> [DATA EXTRACT]:
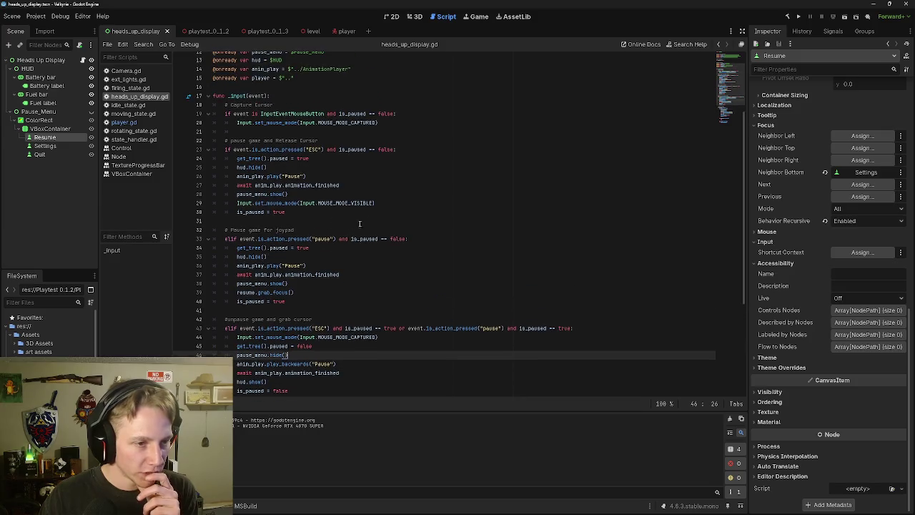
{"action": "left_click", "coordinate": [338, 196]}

...

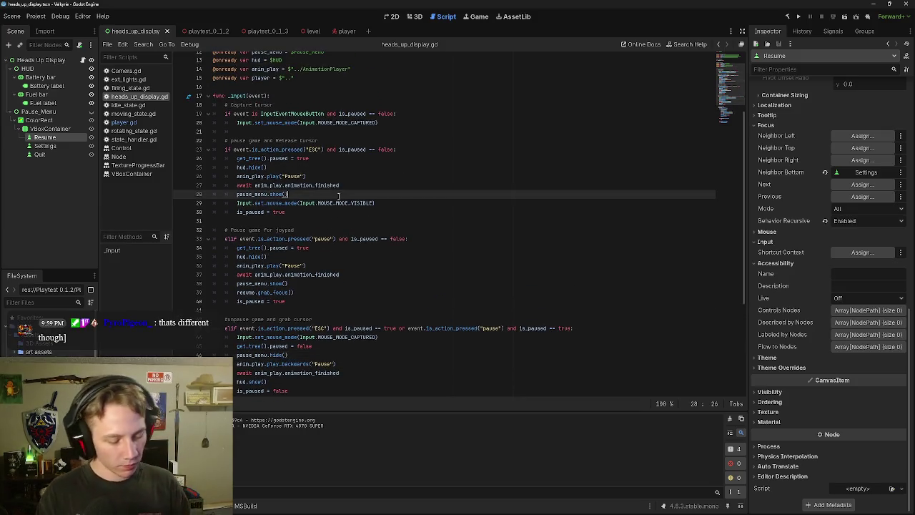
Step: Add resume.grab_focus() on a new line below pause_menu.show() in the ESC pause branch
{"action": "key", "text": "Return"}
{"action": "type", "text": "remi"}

> [AIM OF THE TASK]: Tally the lines of the records that contain "action", then write only the total.

> [RESULT BELOW]: 3